J-G K. : Si vous sentez qu’il faut travailler votre vision, que c’est important, faites-le en pensant à l’ouvrier qui travaille sur les lignes de production, à l’hôtesse de caisse qui scanne des articles toute la journée, au technicien qui intervient tous les jours sur le terrain. Aux hommes et aux femmes de terrain. Se reconnaîtront-ils dans votre raison d’être et vos valeurs ? Comprendront-ils le cap que vous donnez à l’entreprise ? Auront-ils des éléments qui montreront que c’est tangible, tout en rejoignant leurs aspirations ? Beaucoup des méthodologies que nous offrons dans notre livre visent à rester ainsi les deux pieds dans la glaise, au contact de la réalité du business, des défis concrets qu’adresse l’environnement, au plus près du terrain et de ce qui s’y dit, et à avoir en même temps le cœur connecté à ses aspirations les plus nobles, avec une vraie hauteur de vue et une vraie lecture des tendances à l’œuvre dans l’environnement. C’est un équilibre difficile à tenir. Mais c’est ce qui fait tout l’intérêt de ce travail.

 

 

En un mot, quels sont les prochains sujets qui vous passionneront ?

 

J-G K : Je travaille actuellement sur le sujet “Vision et entreprise familiale”. Beaucoup de nos clients appartiennent à cet univers. Et j’ai senti que la vision, et la façon de la travailler, était très spécifique dans le monde des ETI et PME à capital familial. Je suis donc en train de creuser le sujet avec des clients pour mettre des mots sur cette intuition. Et le résultat promet d’être très intéressant.
Je vois bien par ailleurs que le sujet de la RSE préoccupe de plus en plus les ETI et les PME, qui sont poussées à s’en saisir par leurs clients, par des motifs économiques, par les jeunes générations de salariés mais surtout parce que les dirigeants de ces entreprises sont eux-mêmes fortement préoccupés par ce sujet de l’impact de leur business sur la société et l’environnement. Comme les dirigeants d’ETI et de PME n’aiment pas les usines à gaz et se méfient du bullshit, cherchent à se saisir de ces sujets de façon authentique et pragmatique. Et en étant très relié à l’ADN de l’entreprise et à son business. C’est un sujet qui me mobilise beaucoup, pour les accompagner dans leur désir de faire un travail sérieux, et articulé avec leur vision. Là encore j’espère publier rapidement quelque chose sur ce sujet.

 

TV : Ma passion, c’est de rassembler les équipes. J’aime guider cette “tranche de vie” où toutes les énergies sont mobilisées pour penser l’avenir avec réalisme et audace.

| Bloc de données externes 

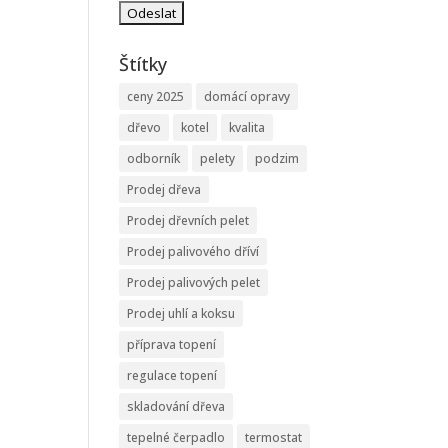
Štítky
ceny 2025
domácí opravy
dřevo
kotel
kvalita
odborník
pelety
podzim
Prodej dřeva
Prodej dřevních pelet
Prodej palivového dříví
Prodej palivových pelet
Prodej uhlí a koksu
příprava topení
regulace topení
skladování dřeva
tepelné čerpadlo
termostat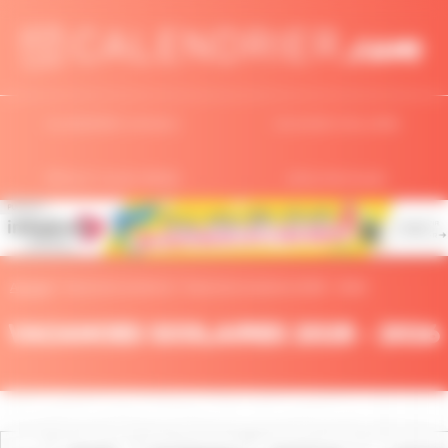
Panneau de gestion des cookies
CALENDRIERS ANNUELS
VACANCES SCOLAIRES
FÊTES ET JOURS FÉRIÉS
INFOS PRATIQUES
Accueil
>
Vacances scolaires >
Vacances scolaires 2025 - 2026
VACANCES SCOLAIRES 2025 - 2026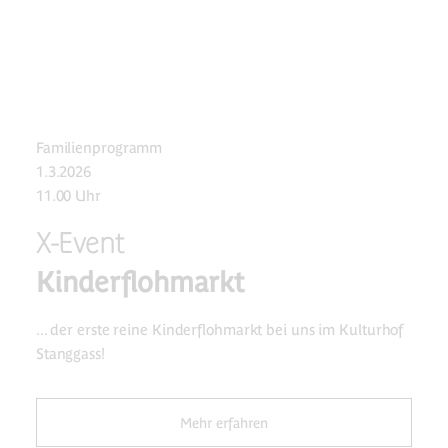
Familienprogramm
1.3.2026
11.00 Uhr
X-Event
Kinderflohmarkt
... der erste reine Kinderflohmarkt bei uns im Kulturhof
Stanggass!
Mehr erfahren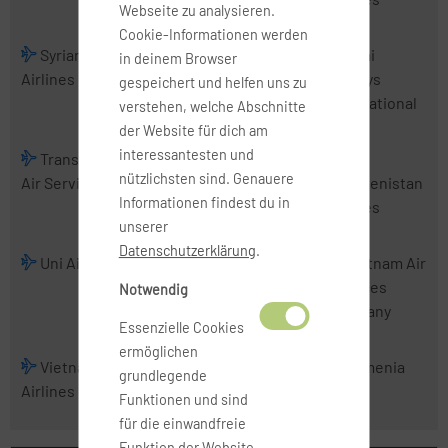
Webseite zu analysieren.
Cookie-Informationen werden
Syrian Arab
Tajik Air
Thai
Thai
in deinem Browser
Airlines
AirAsia
Airways
gespeichert und helfen uns zu
International
verstehen, welche Abschnitte
der Website für dich am
interessantesten und
TransNusa
Tri-MG Intra
Trigana Air
nützlichsten sind. Genauere
Air Services
Asia Airlines
Service
Turkmenistan
Informationen findest du in
Airlines
unserer
Datenschutzerklärung
.
Uni Air
Uzbekistan
VietJet Air
Vietnam Air
Airways
Services
Notwendig
Company
Essenzielle Cookies
ermöglichen
Vietnam
Wings
Xpressair
Yemenia
grundlegende
Airlines
Abadi Airlines
Funktionen und sind
für die einwandfreie
Funktion der Website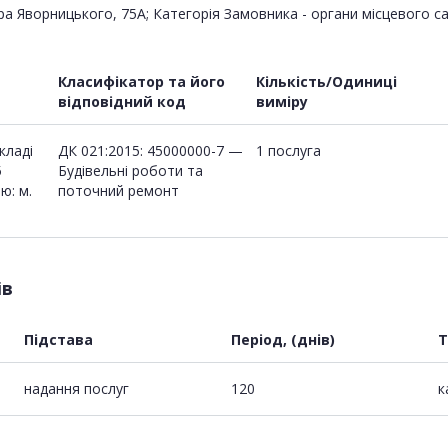
 Яворницького, 75А; Категорія Замовника - органи місцевого само
Класифікатор та його
Кількість/Одиниці
відповідний код
виміру
кладі
ДК 021:2015: 45000000-7 —
1 послуга
5
Будівельні роботи та
ю: м.
поточний ремонт
ів
Підстава
Період, (днів)
Т
надання послуг
120
к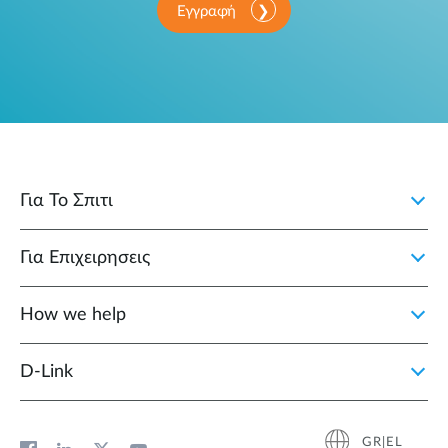
Εγγραφή
Για Το Σπιτι
Για Επιχειρησεις
How we help
D‑Link
GR|EL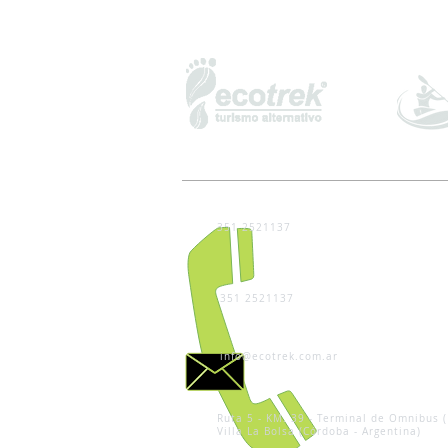
351 2521137
351 2521137
info@ecotrek.com.ar
Ruta 5 - KM. 39 - Terminal de Omnibus (
Villa La Bolsa (Córdoba - Argentina)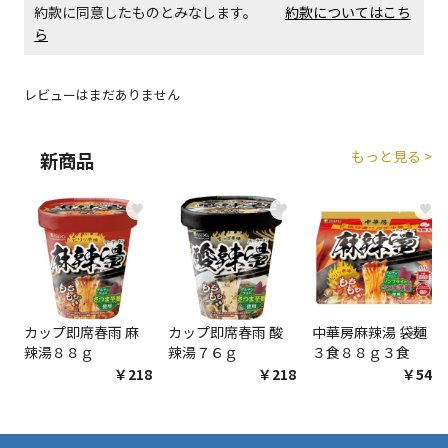
約款に同意したものとみなします。
約款についてはこち
エアコンの取付工事が必要な商品です。別途費用が発
ら
生する場合がございます。
レビューはまだありません
商品購入個数ごとに送料がかかる商品です
もっと見る >
新商品
♥
♥
♥
カップ即席春雨 麻
カップ即席春雨 酸
中華房麻辣湯 袋麺
辣湯８８ｇ
辣湯７６ｇ
３食８８ｇ３食
￥218
￥218
￥548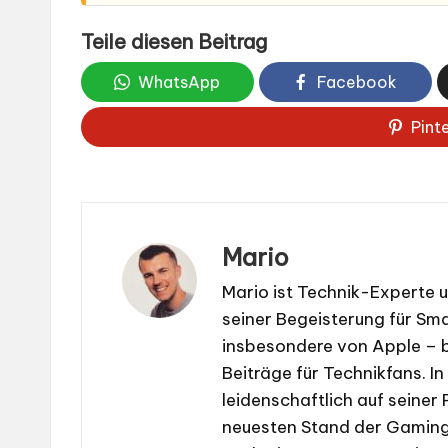
Teile diesen Beitrag
WhatsApp
Facebook
Pint
Mario
Mario ist Technik-Experte 
seiner Begeisterung für S
insbesondere von Apple – b
Beiträge für Technikfans. In
leidenschaftlich auf seiner
neuesten Stand der Gaming-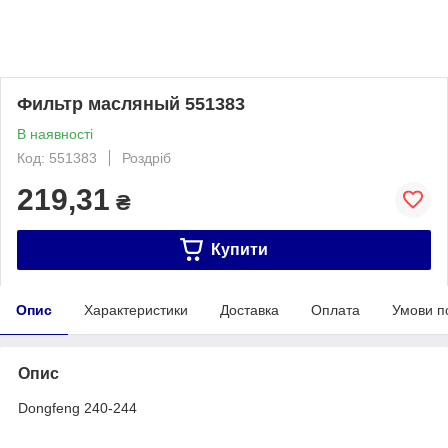
Фильтр масляный 551383
В наявності
Код: 551383
Роздріб
219,31
₴
Купити
Опис
Характеристики
Доставка
Оплата
Умови п
Опис
Dongfeng 240-244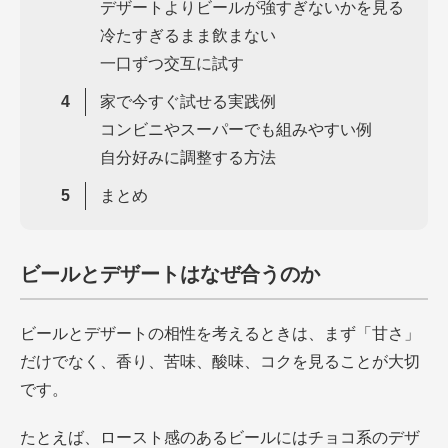
デザートよりビールが強すぎないかを見る
冷たすぎるまま飲まない
一口ずつ交互に試す
家で今すぐ試せる実践例
コンビニやスーパーでも組みやすい例
自分好みに調整する方法
まとめ
ビールとデザートはなぜ合うのか
ビールとデザートの相性を考えるときは、まず「甘さ」
だけでなく、香り、苦味、酸味、コクを見ることが大切
です。
たとえば、ロースト感のあるビールにはチョコ系のデザ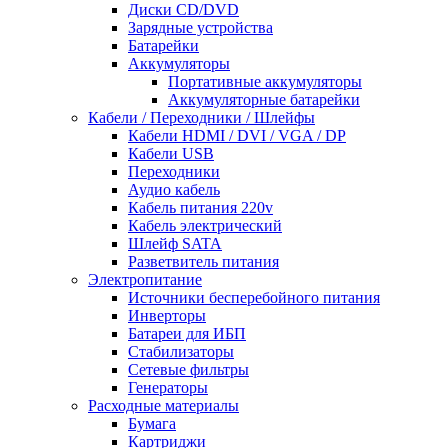
Диски CD/DVD
Зарядные устройства
Батарейки
Аккумуляторы
Портативные аккумуляторы
Аккумуляторные батарейки
Кабели / Переходники / Шлейфы
Кабели HDMI / DVI / VGA / DP
Кабели USB
Переходники
Аудио кабель
Кабель питания 220v
Кабель электрический
Шлейф SATA
Разветвитель питания
Электропитание
Источники бесперебойного питания
Инверторы
Батареи для ИБП
Стабилизаторы
Сетевые фильтры
Генераторы
Расходные материалы
Бумага
Картриджи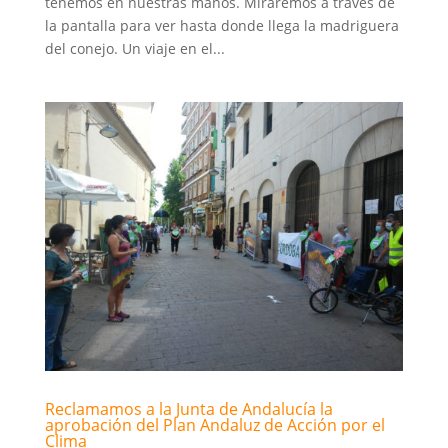
tenemos en nuestras manos. Miraremos a través de
la pantalla para ver hasta donde llega la madriguera
del conejo. Un viaje en el...
Reclamamos a la Junta de Andalucía la
aprobación del Plan Andaluz de Acción por el
Clima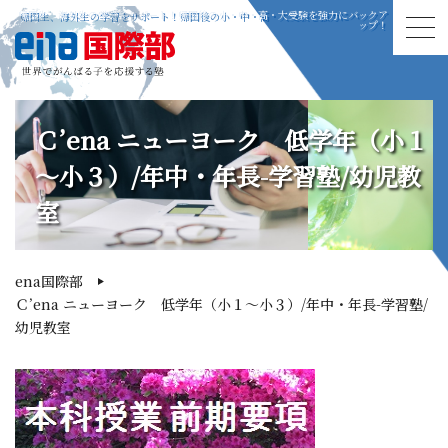
帰国生、海外生の学習をサポート！帰国後の小・中・高・大受験を強力にバックア
ップ！
Ｃ’ena ニューヨーク 低学年（小１
～小３）/年中・年長-学習塾/幼児教
室
ena国際部
Ｃ’ena ニューヨーク 低学年（小１～小３）/年中・年長-学習塾/
幼児教室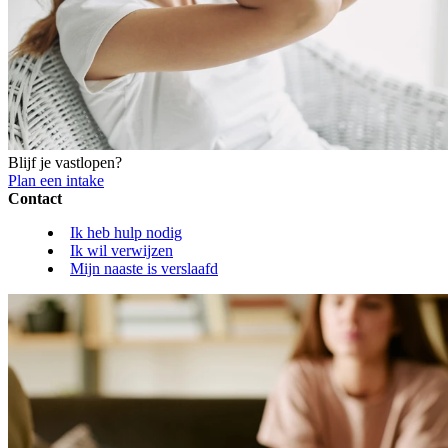
Blijf je vastlopen?
Plan een intake
Contact
Ik heb hulp nodig
Ik wil verwijzen
Mijn naaste is verslaafd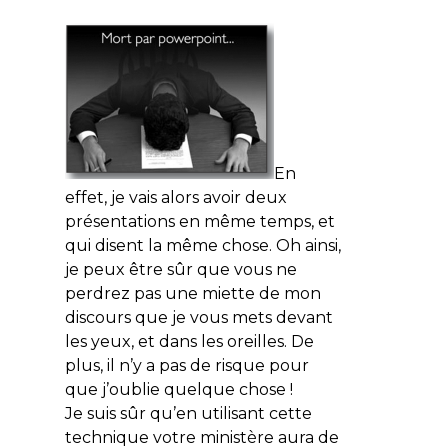
En
effet, je vais alors avoir deux
présentations en même temps, et
qui disent la même chose. Oh ainsi,
je peux être sûr que vous ne
perdrez pas une miette de mon
discours que je vous mets devant
les yeux, et dans les oreilles. De
plus, il n’y a pas de risque pour
que j’oublie quelque chose !
Je suis sûr qu’en utilisant cette
technique votre ministère aura de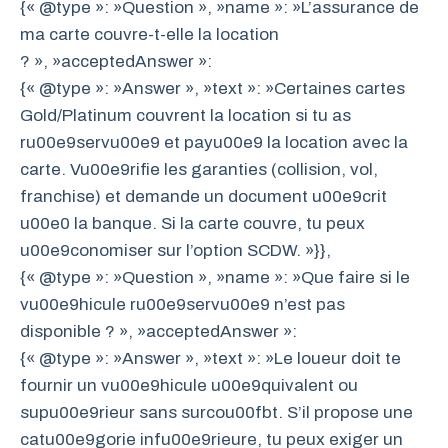
{« @type »: »Question », »name »: »L’assurance de
ma carte couvre-t-elle la location
? », »acceptedAnswer »:
{« @type »: »Answer », »text »: »Certaines cartes
Gold/Platinum couvrent la location si tu as
ru00e9servu00e9 et payu00e9 la location avec la
carte. Vu00e9rifie les garanties (collision, vol,
franchise) et demande un document u00e9crit
u00e0 la banque. Si la carte couvre, tu peux
u00e9conomiser sur l’option SCDW. »}},
{« @type »: »Question », »name »: »Que faire si le
vu00e9hicule ru00e9servu00e9 n’est pas
disponible ? », »acceptedAnswer »:
{« @type »: »Answer », »text »: »Le loueur doit te
fournir un vu00e9hicule u00e9quivalent ou
supu00e9rieur sans surcou00fbt. S’il propose une
catu00e9gorie infu00e9rieure, tu peux exiger un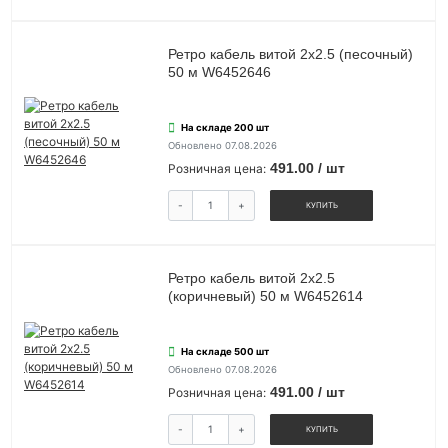
Ретро кабель витой 2х2.5 (песочный)
50 м W6452646
На складе 200 шт
Обновлено 07.08.2026
491.00 / шт
Розничная цена:
-
+
КУПИТЬ
Ретро кабель витой 2х2.5
(коричневый) 50 м W6452614
На складе 500 шт
Обновлено 07.08.2026
491.00 / шт
Розничная цена:
-
+
КУПИТЬ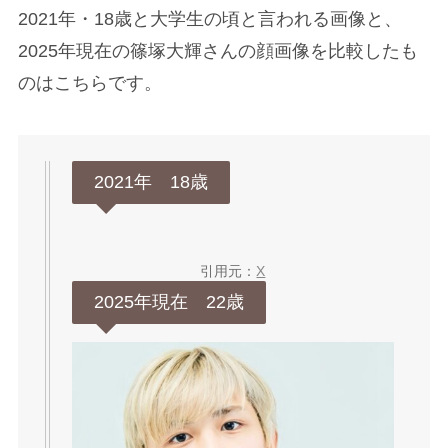
2021年・18歳と大学生の頃と言われる画像と、
2025年現在の篠塚大輝さんの顔画像を比較したも
のはこちらです。
2021年 18歳
引用元：
X
2025年現在 22歳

L’exercice d’élaboration d’une vision, lorsqu’il est sincère et ouvert, est donc passionnant pour moi.
Au-delà de la phase initiale d’élaboration, particulièrement stimulante, se pose pour moi la question de l’actualisation et de la remobilisation, lorsque la vision est déjà en place depuis quelque temps. Comment reprendre le sujet à bras le corps quelques années après ? Y a t-il autre chose à faire que d’actualiser l’ambition ? De nombreux clients accompagnés dans les 10 dernières années en sont aujourd’hui à ce stade. Les processus pour “mettre à jour une vision” ne sont pas un simple sous-ensemble de ceux qui ont permis de l’élaborer. Il faut également lutter contre l’injonction de “faire différemment pour surprendre”.
Comment faire en sorte, au fond, que la vision si précieuse élaborée il y a si longtemps ne soit recouverte lentement mais sûrement par les sables du temps qui passe ? Comment lui redonner de la fraîcheur et de l’allant ?
Voilà un sujet qui stimule ma curiosité et mon envie d’apprendre aux côtés de mes clients !

 

 

Merci Jean-Gabriel Kern et Thibault Vignes

 

 

Merci Bertrand

 


Le livre : Bâtir une vision, Jean-Gabriel Kern, Thibault Vignes, Diateino, 2021.